--- Supplied text ---

A Plague Tale: Innocence is the best new horror game since the original Dead Space. I know that's quite the claim to make right out the gate, but with Asobo Studios' horror game now a year old, I can safely say that I absolutely adored the terrifying adventures of Amicia and her brother Hugo in Medieval France.
Okay, perhaps "adoration" might not be the right word to describe escaping hordes of flesh-eating rats and equally vicious humans—maybe "infatuated" would work better. A Plague Tale: Innocence depicts the gauntlet of horror two siblings must endure as a ferocious Inquisition raids their manor, slaughtering their entire family as well as their servants. A Plague Tale has a horrible opening, and that's before the armies of corpse-gnawing rats show up.
Spoiler Warning: From here on out there will be major spoilers. If you want to go into A Plague Tale: Innocence fresh, just take our word from it when we say that it's really good and return for our extended thoughts when you're finished.
At first, there's calm. Asobo's game begins in a picture-perfect setting in rural France: there's wind gently rushing through the trees, and the sun's just beginning to set, casting long shadows across the forest path which Amicia treads with her father and her pet dog, Lion. Amicia doesn't have a care in the world until her faithful companion catches the scent of something mysterious. Off it bounds deep into the woods, Amicia giving chase in what will ultimately be a fruitless pursuit. The second the dog runs off, you know there's something bad afoot, as the woods around Amicia darken and turn a dank gray, her father's voice fading into the background.

--- Information provided ---

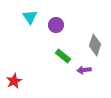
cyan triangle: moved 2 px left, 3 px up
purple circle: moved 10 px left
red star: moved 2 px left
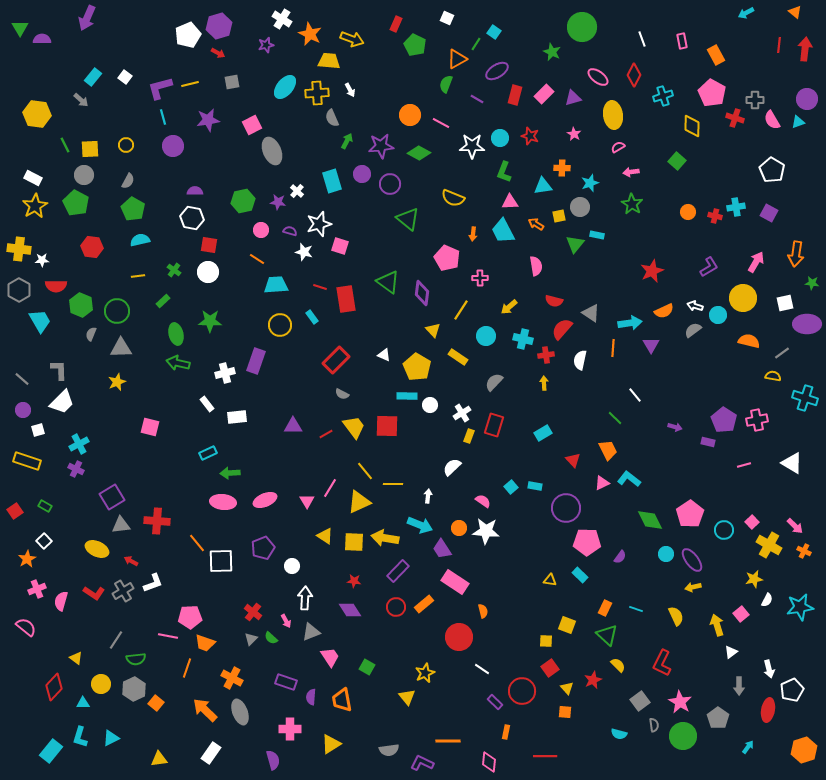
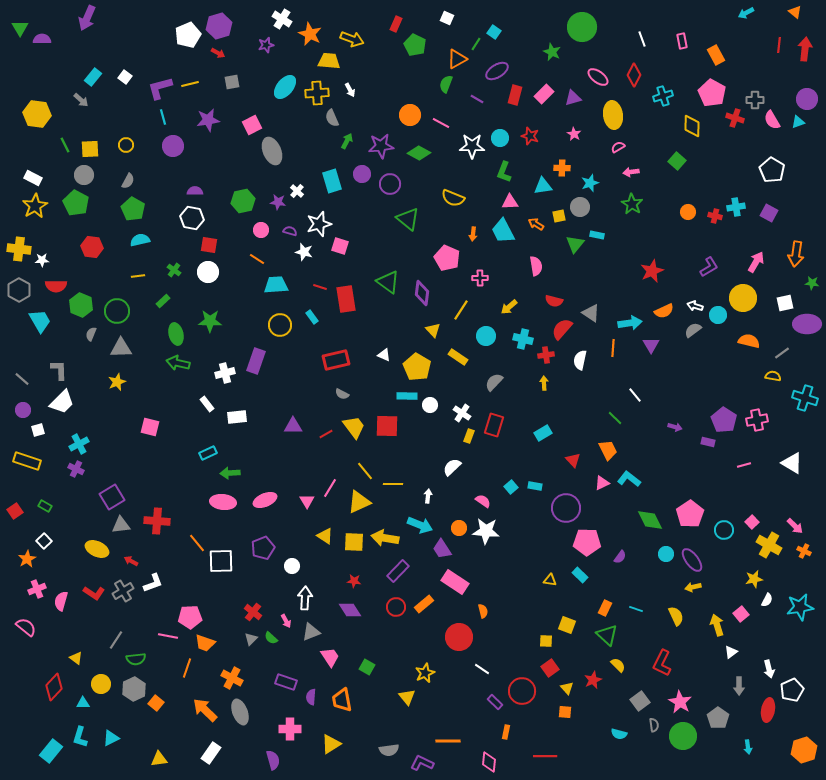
red rectangle at (336, 360): rotated 32 degrees clockwise
white cross at (462, 413): rotated 24 degrees counterclockwise
cyan arrow at (748, 747): rotated 136 degrees clockwise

---

Tasks to perform:
A. According to the review of A Plague Tale: Innocence, what is the name of Amicia's pet dog?
B. Continue the review of A Plague Tale: Innocence from its final sentence.

Answers by task:
A. Lion.

B.
Suffice it to say, the dog dies. It's something of a rite of passage for games at this point, that an animal should be sacrificed to tug on your heartstrings, and A Plague Tale with a trusty mut at Amicia's side was never going to end well. I was ready for the dog's demise, but I was not ready for the dog to be half-eaten and then dragged underground kicking and howling by monstrous unseen forces.
The death of the dog is the beginning of Amicia's life being utterly uprooted. We can infer from her delicate mannerisms and pitch-perfect politeness that this is someone who's been raised in a life of luxury. Seeing her dog mauled and dragged down a hole by dark, demonic forces is the first time Amicia breaks, her voice trembling and cracking before rising to a yell as she's dragged away by her father. It's safe to say that the first layer of "innocence" in A Plague Tale's title is lost within five minutes of the opening.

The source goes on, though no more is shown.